PROBLEM TO SOLVE
Quote the records below in full, exactly as given, with the images taken out.

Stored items
-------------------------

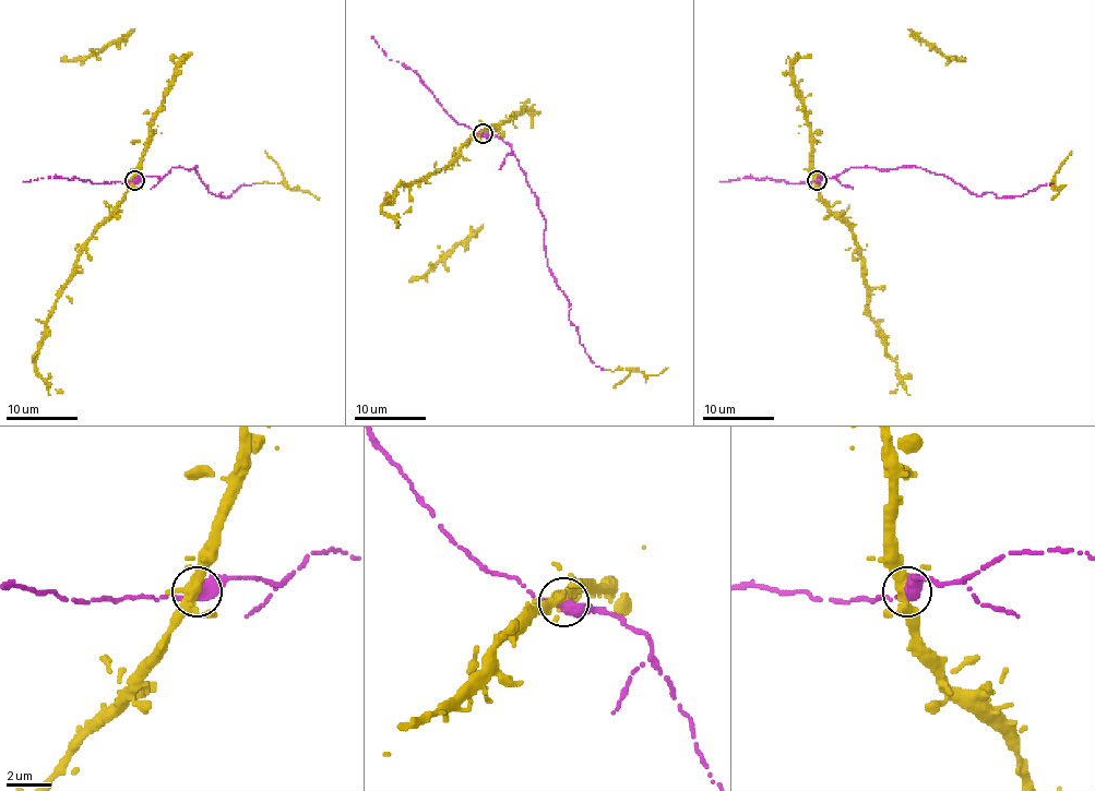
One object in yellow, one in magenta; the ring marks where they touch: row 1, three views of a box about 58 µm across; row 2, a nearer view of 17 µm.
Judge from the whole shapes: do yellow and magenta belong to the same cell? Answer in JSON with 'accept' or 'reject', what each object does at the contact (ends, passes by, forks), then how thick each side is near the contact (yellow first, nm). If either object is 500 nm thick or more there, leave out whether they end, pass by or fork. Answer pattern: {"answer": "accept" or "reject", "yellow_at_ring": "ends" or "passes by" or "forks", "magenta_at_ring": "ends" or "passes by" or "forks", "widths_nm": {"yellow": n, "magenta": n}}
{"answer": "accept", "yellow_at_ring": "forks", "magenta_at_ring": "passes by", "widths_nm": {"yellow": 380, "magenta": 400}}

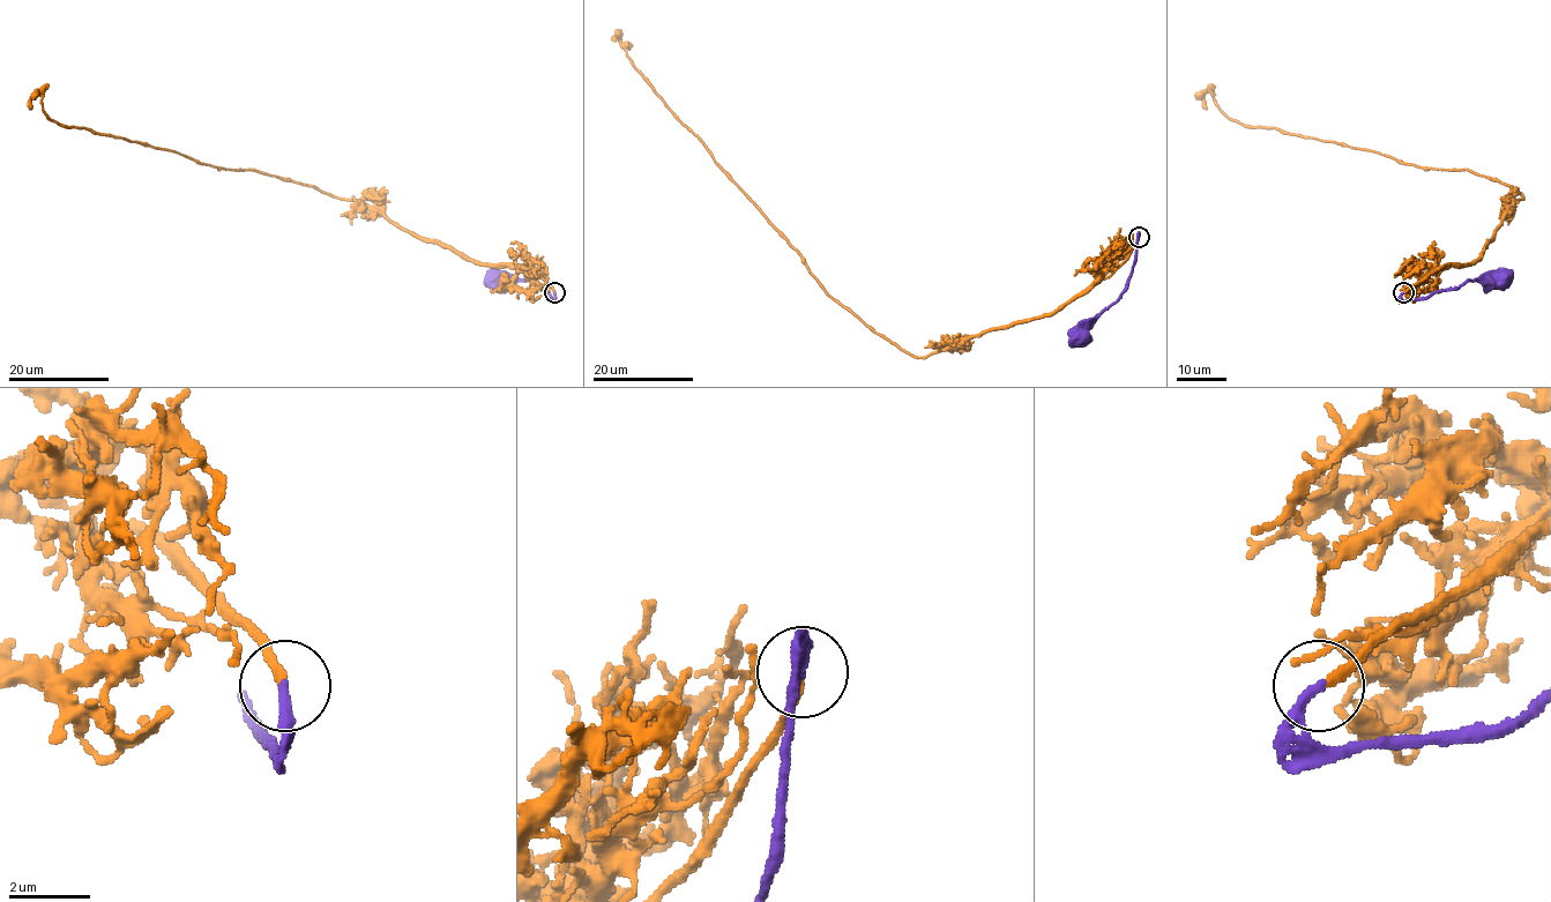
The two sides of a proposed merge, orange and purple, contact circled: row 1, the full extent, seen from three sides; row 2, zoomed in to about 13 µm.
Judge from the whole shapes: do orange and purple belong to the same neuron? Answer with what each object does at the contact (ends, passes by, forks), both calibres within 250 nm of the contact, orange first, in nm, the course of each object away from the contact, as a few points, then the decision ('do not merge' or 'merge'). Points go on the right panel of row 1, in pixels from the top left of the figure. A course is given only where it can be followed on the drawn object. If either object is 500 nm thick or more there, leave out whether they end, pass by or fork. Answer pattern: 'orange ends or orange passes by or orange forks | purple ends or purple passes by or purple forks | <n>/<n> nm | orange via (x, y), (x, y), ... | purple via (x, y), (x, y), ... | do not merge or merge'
orange ends | purple ends | 220/240 nm | orange via (1403, 293), (1434, 269), (1470, 266), (1522, 196), (1468, 170), (1423, 169), (1244, 126), (1208, 91), (1207, 109) | purple via (1403, 293), (1401, 297), (1404, 300), (1426, 299), (1467, 281), (1498, 280) | merge

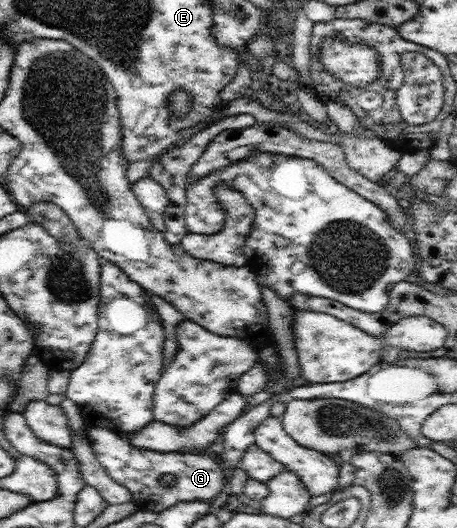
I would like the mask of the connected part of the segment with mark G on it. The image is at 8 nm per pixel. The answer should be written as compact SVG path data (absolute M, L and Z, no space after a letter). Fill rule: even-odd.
M109 428L88 429L88 441L107 474L128 489L133 504L141 510L161 512L177 503L207 501L213 502L222 492L226 482L223 465L218 459L205 453L193 454L188 451L157 452L131 445L127 437L109 430ZM163 474L175 474L175 484L165 486L159 484Z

-------------------------

TASK RESULT
One object in yellow, one in magenta; the ring marks where they touch: row 1, three views of a box about 58 µm across; row 2, a nearer view of 17 µm.
Judge from the whole shapes: do yellow and magenta belong to the same cell? Answer in JSON with 'accept' or 'reject', what each object does at the contact (ends, passes by, forks), then how thick each side is near the contact (yellow first, nm). If either object is 500 nm thick or more there, leave out whether they end, pass by or fork. Answer pattern: {"answer": "accept" or "reject", "yellow_at_ring": "ends" or "passes by" or "forks", "magenta_at_ring": "ends" or "passes by" or "forks", "widths_nm": {"yellow": n, "magenta": n}}
{"answer": "accept", "yellow_at_ring": "forks", "magenta_at_ring": "passes by", "widths_nm": {"yellow": 380, "magenta": 400}}

The two sides of a proposed merge, orange and purple, contact circled: row 1, the full extent, seen from three sides; row 2, zoomed in to about 13 µm.
Judge from the whole shapes: do orange and purple belong to the same neuron? Answer with what each object does at the contact (ends, passes by, forks), both calibres within 250 nm of the contact, orange first, in nm, the course of each object away from the contact, as a few points, then the decision ('do not merge' or 'merge'). Points go on the right panel of row 1, in pixels from the top left of the figure. A course is given only where it can be followed on the drawn object. If either object is 500 nm thick or more there, leave out whether they end, pass by or fork. Answer pattern: 'orange ends or orange passes by or orange forks | purple ends or purple passes by or purple forks | <n>/<n> nm | orange via (x, y), (x, y), ... | purple via (x, y), (x, y), ... | do not merge or merge'
orange ends | purple ends | 220/240 nm | orange via (1403, 293), (1434, 269), (1470, 266), (1522, 196), (1468, 170), (1423, 169), (1244, 126), (1208, 91), (1207, 109) | purple via (1403, 293), (1401, 297), (1404, 300), (1426, 299), (1467, 281), (1498, 280) | merge

I would like the mask of the connected part of the segment with mark G on it. The image is at 8 nm per pixel. The answer should be written as compact SVG path data (absolute M, L and Z, no space after a letter). Fill rule: even-odd.
M109 428L88 429L88 441L107 474L128 489L133 504L141 510L161 512L177 503L207 501L213 502L222 492L226 482L223 465L218 459L205 453L193 454L188 451L157 452L131 445L127 437L109 430ZM163 474L175 474L175 484L165 486L159 484Z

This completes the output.